[Dataset excerpts]
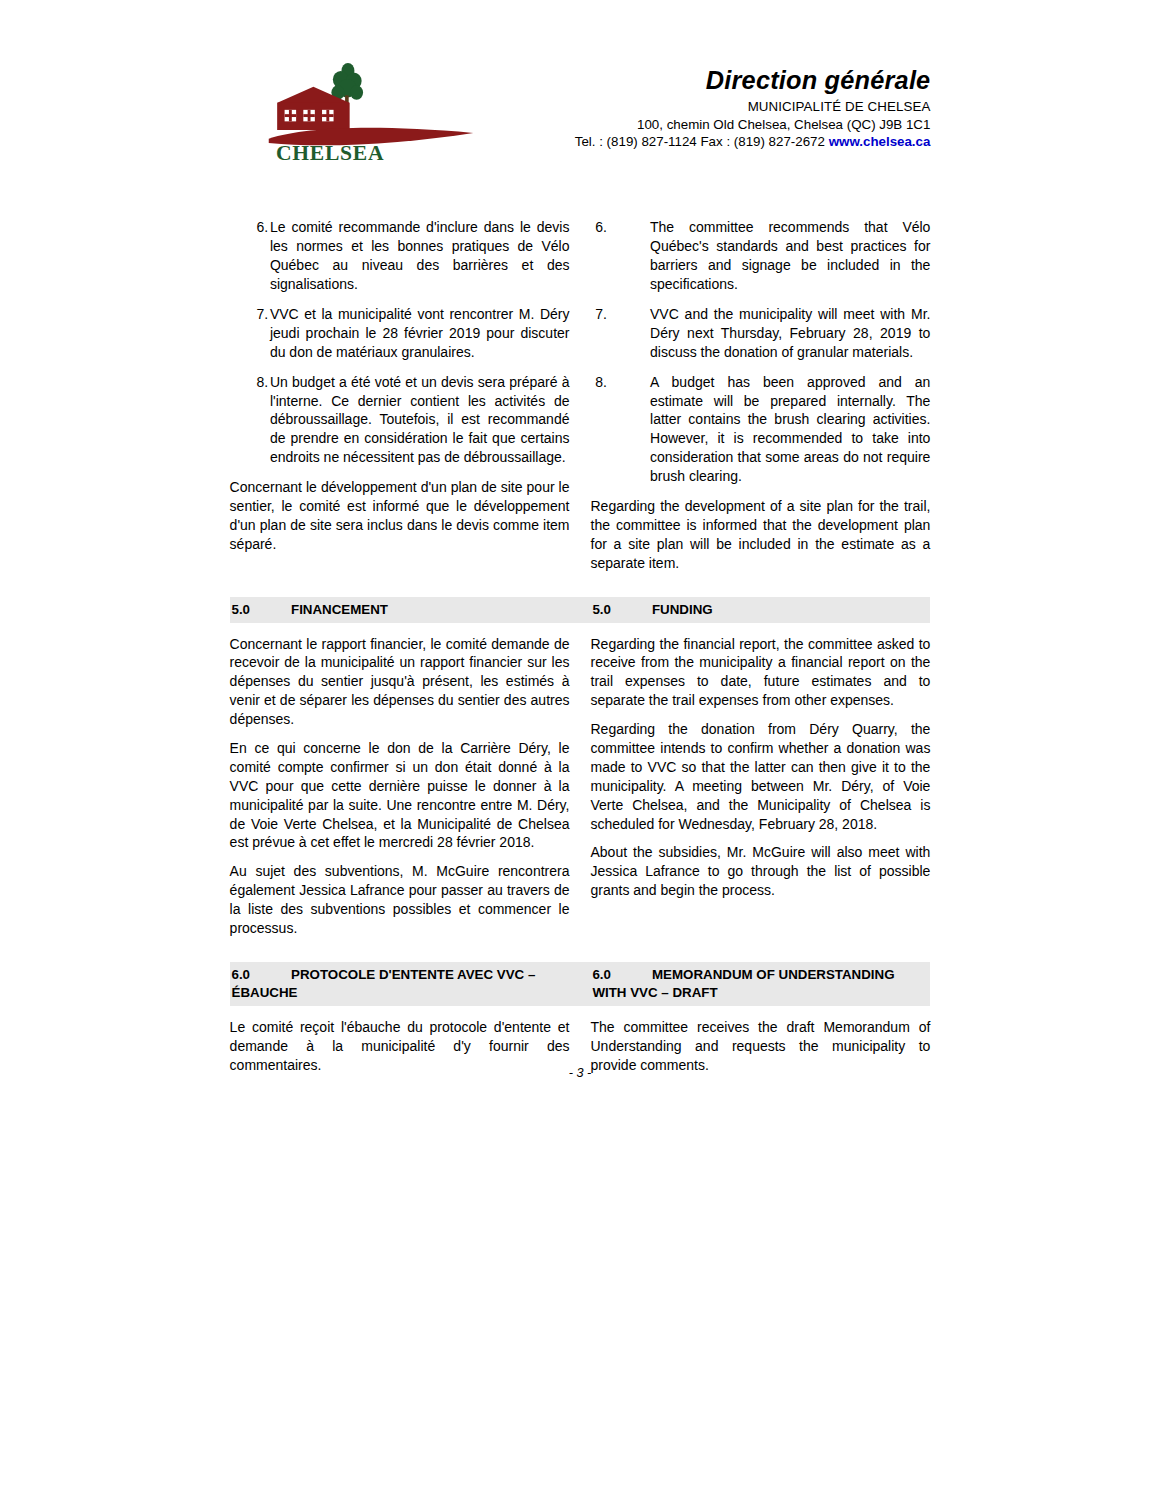CHELSEA
Direction générale
MUNICIPALITÉ DE CHELSEA
100, chemin Old Chelsea, Chelsea (QC) J9B 1C1
Tel. : (819) 827-1124 Fax : (819) 827-2672 www.chelsea.ca
| 6. Le comité recommande d'inclure dans le devis les normes et les bonnes pratiques de Vélo Québec au niveau des barrières et des signalisations. 7. VVC et la municipalité vont rencontrer M. Déry jeudi prochain le 28 février 2019 pour discuter du don de matériaux granulaires. 8. Un budget a été voté et un devis sera préparé à l'interne. Ce dernier contient les activités de débroussaillage. Toutefois, il est recommandé de prendre en considération le fait que certains endroits ne nécessitent pas de débroussaillage. Concernant le développement d'un plan de site pour le sentier, le comité est informé que le développement d'un plan de site sera inclus dans le devis comme item séparé. | | 6. The committee recommends that Vélo Québec's standards and best practices for barriers and signage be included in the specifications. 7. VVC and the municipality will meet with Mr. Déry next Thursday, February 28, 2019 to discuss the donation of granular materials. 8. A budget has been approved and an estimate will be prepared internally. The latter contains the brush clearing activities. However, it is recommended to take into consideration that some areas do not require brush clearing. Regarding the development of a site plan for the trail, the committee is informed that the development plan for a site plan will be included in the estimate as a separate item. |
| 5.0 FINANCEMENT | | 5.0 FUNDING |
| Concernant le rapport financier, le comité demande de recevoir de la municipalité un rapport financier sur les dépenses du sentier jusqu'à présent, les estimés à venir et de séparer les dépenses du sentier des autres dépenses. En ce qui concerne le don de la Carrière Déry, le comité compte confirmer si un don était donné à la VVC pour que cette dernière puisse le donner à la municipalité par la suite. Une rencontre entre M. Déry, de Voie Verte Chelsea, et la Municipalité de Chelsea est prévue à cet effet le mercredi 28 février 2018. Au sujet des subventions, M. McGuire rencontrera également Jessica Lafrance pour passer au travers de la liste des subventions possibles et commencer le processus. | | Regarding the financial report, the committee asked to receive from the municipality a financial report on the trail expenses to date, future estimates and to separate the trail expenses from other expenses. Regarding the donation from Déry Quarry, the committee intends to confirm whether a donation was made to VVC so that the latter can then give it to the municipality. A meeting between Mr. Déry, of Voie Verte Chelsea, and the Municipality of Chelsea is scheduled for Wednesday, February 28, 2018. About the subsidies, Mr. McGuire will also meet with Jessica Lafrance to go through the list of possible grants and begin the process. |
| 6.0 PROTOCOLE D'ENTENTE AVEC VVC – ÉBAUCHE | | 6.0 MEMORANDUM OF UNDERSTANDING WITH VVC – DRAFT |
| Le comité reçoit l'ébauche du protocole d'entente et demande à la municipalité d'y fournir des commentaires. | | The committee receives the draft Memorandum of Understanding and requests the municipality to provide comments. |
- 3 -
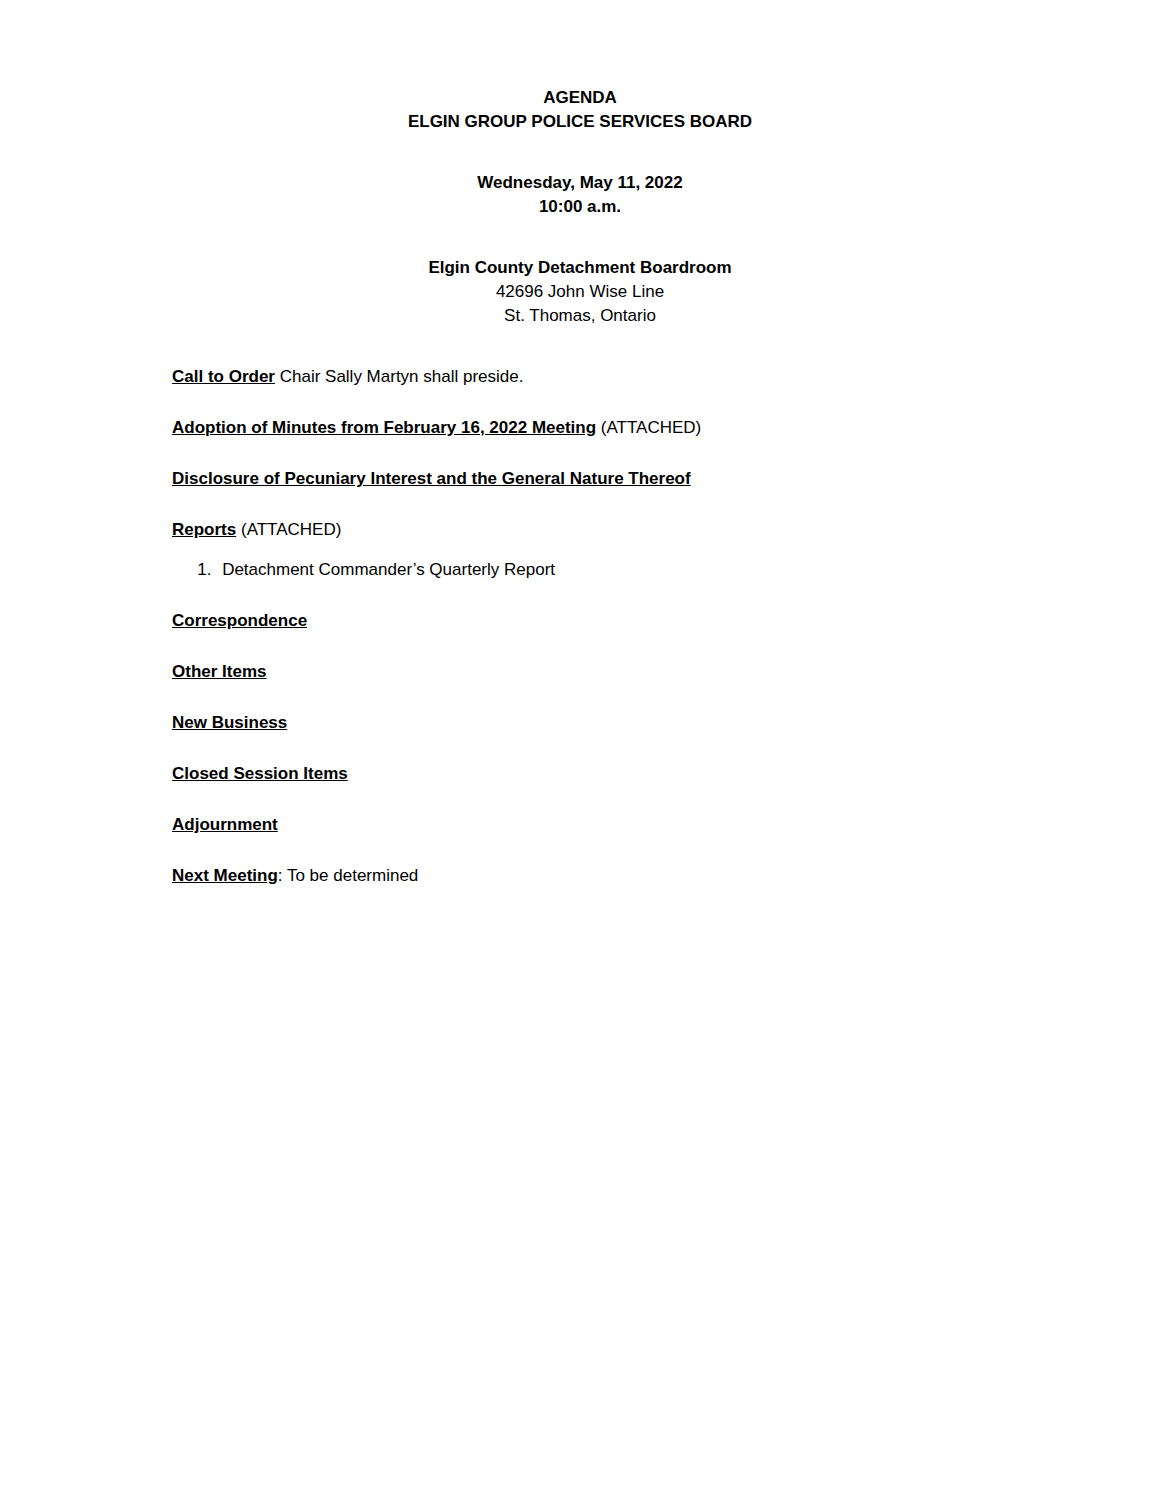AGENDA
ELGIN GROUP POLICE SERVICES BOARD
Wednesday, May 11, 2022
10:00 a.m.
Elgin County Detachment Boardroom
42696 John Wise Line
St. Thomas, Ontario
Call to Order Chair Sally Martyn shall preside.
Adoption of Minutes from February 16, 2022 Meeting (ATTACHED)
Disclosure of Pecuniary Interest and the General Nature Thereof
Reports (ATTACHED)
Detachment Commander’s Quarterly Report
Correspondence
Other Items
New Business
Closed Session Items
Adjournment
Next Meeting: To be determined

> Instructions to follow
Return exactly the lines in the records above, beginning with the one that holds "Other Items" and ending with the last.

> Exercise response
Other Items
New Business
Closed Session Items
Adjournment
Next Meeting: To be determined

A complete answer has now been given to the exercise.